Potential dates looking at your profile are going to be interested in the life you lead and your interests, primarily to see if you are compatible. However, don’t underestimate the few who look at your life and think, ‘Hmm, I’ve always wanted to be an artist’s muse/Ad-man’s wife/Equestrian’s partner.’ Some lifestyles have the allure of the big screen depictions and people can often fall for the idea of the glamour, instead of the reality. So if you are an accountant for a small firm in Scotland, you will probably be offered less dates than a plastic surgeon who attends all the latest parties in LA. Silver lining: the dates you do get offered will probably be more meaningful and high quality because the people asking are actually interested in you, and not just your ability to get on the VIP list.
This should be a no-brainer. Unless you are on a cheaters-style hook-up site (which I do not condone), you should not be looking to get involved with anyone who is already spoken for. Just don’t do it. If they are displaying that they are married, move right along. Of course, in this day and age, it’s no longer as simple as ‘Single’ or ‘Married’. There are a whole sea of divorced, partnered, single parents, complicated relationships out there. You shouldn’t let something like divorce put you off if the person in question sounds like a great match – but go into it aware of their history and sympathetic to their needs.

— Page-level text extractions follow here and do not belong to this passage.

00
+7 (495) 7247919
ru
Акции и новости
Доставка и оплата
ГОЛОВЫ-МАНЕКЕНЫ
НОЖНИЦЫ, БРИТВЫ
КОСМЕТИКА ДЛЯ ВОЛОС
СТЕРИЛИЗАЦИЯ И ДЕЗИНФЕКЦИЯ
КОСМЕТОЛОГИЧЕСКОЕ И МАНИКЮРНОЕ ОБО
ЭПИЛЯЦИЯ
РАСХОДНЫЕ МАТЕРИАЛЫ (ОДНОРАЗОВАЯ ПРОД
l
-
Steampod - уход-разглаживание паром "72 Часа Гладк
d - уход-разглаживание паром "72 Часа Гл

Age is a tough one. Some people can find their soul mate, but a few decades too late to be the same age at the same time. Age in a relationship is really only down to society – in Regency times, 18 year old girls were married to 34 year old men, because that was the norm. In Roman times, 10 year old’s could be married to join two families together. Nowadays, while we all have the freedom to choose a partner from any walk of life, there can still be a lot of prejudice against couples who are not close in age. You’ll have to get to know someone before you can write them off completely, but you should base your initial impression on age unless it is a real issue for you.